***** Page extract

I see you are already using mem_limit and it’s not helpful. It’s a known issue GitHub#72 ⁃ mem_limit not being honoured · Issue #72 · manticoresoftware/manticoresearch · GitHub .

What else you can try is:

  • smaller batches (sql_range_step)
  • disable min_infix_len
  • use RT index to avoid this issue completely since RT index respects rt_mem_limit

min_infix_len for dict=keywords does not follow mem_limit limit and for index with large dictionary could overflow box RAM

Thanks so much for the info @Sergey and @tomat. Good to know I wasn’t just going crazy and the indexer doesn’t always follow the mem_limit.

The local distributed index approach I explained previously seems to be working fine for our purposes. I think the next step we’ll take to improving it is setting up a real-time index. Thanks again.

**********

◆ **Exercise instructions**:
Return verbatim the stretch of the thread about the indexer ignoring mem_limit that begins at the words "What else you" and stops after "follow the mem_limit.".

***** Excerpted records

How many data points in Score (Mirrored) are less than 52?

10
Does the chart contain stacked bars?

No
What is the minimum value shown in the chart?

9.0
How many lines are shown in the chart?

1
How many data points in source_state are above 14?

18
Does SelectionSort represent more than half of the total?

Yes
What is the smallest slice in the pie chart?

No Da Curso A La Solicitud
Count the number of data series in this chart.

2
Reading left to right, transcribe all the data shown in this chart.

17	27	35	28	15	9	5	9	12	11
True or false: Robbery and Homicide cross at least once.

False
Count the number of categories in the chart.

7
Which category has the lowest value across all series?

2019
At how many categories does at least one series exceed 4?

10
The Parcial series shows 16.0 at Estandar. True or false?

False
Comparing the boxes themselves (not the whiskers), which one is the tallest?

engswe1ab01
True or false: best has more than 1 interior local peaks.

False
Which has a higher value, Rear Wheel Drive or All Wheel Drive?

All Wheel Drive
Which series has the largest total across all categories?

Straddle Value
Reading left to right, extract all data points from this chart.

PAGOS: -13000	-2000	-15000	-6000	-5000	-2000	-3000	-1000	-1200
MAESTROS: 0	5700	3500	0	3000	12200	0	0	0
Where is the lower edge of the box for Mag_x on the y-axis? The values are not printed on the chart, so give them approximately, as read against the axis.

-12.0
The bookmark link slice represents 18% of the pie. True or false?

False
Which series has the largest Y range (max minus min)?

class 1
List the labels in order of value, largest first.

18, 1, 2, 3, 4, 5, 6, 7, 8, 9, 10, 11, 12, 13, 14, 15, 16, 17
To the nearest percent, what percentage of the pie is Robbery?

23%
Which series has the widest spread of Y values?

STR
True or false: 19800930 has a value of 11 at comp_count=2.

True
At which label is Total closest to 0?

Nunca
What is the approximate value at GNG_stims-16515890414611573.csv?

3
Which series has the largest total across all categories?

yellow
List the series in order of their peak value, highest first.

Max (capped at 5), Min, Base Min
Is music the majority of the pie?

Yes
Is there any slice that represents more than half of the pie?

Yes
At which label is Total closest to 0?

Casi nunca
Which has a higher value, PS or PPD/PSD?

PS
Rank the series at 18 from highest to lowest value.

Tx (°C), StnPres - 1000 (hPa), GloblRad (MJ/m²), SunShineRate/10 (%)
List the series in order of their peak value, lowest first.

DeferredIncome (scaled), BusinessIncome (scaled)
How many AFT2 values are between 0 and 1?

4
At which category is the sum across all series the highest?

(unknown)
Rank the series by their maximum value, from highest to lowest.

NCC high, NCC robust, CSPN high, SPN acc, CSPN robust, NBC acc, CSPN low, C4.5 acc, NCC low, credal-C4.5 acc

**********

◆ **The answer**:
What else you can try is:

  • smaller batches (sql_range_step)
  • disable min_infix_len
  • use RT index to avoid this issue completely since RT index respects rt_mem_limit

min_infix_len for dict=keywords does not follow mem_limit limit and for index with large dictionary could overflow box RAM

Thanks so much for the info @Sergey and @tomat. Good to know I wasn’t just going crazy and the indexer doesn’t always follow the mem_limit.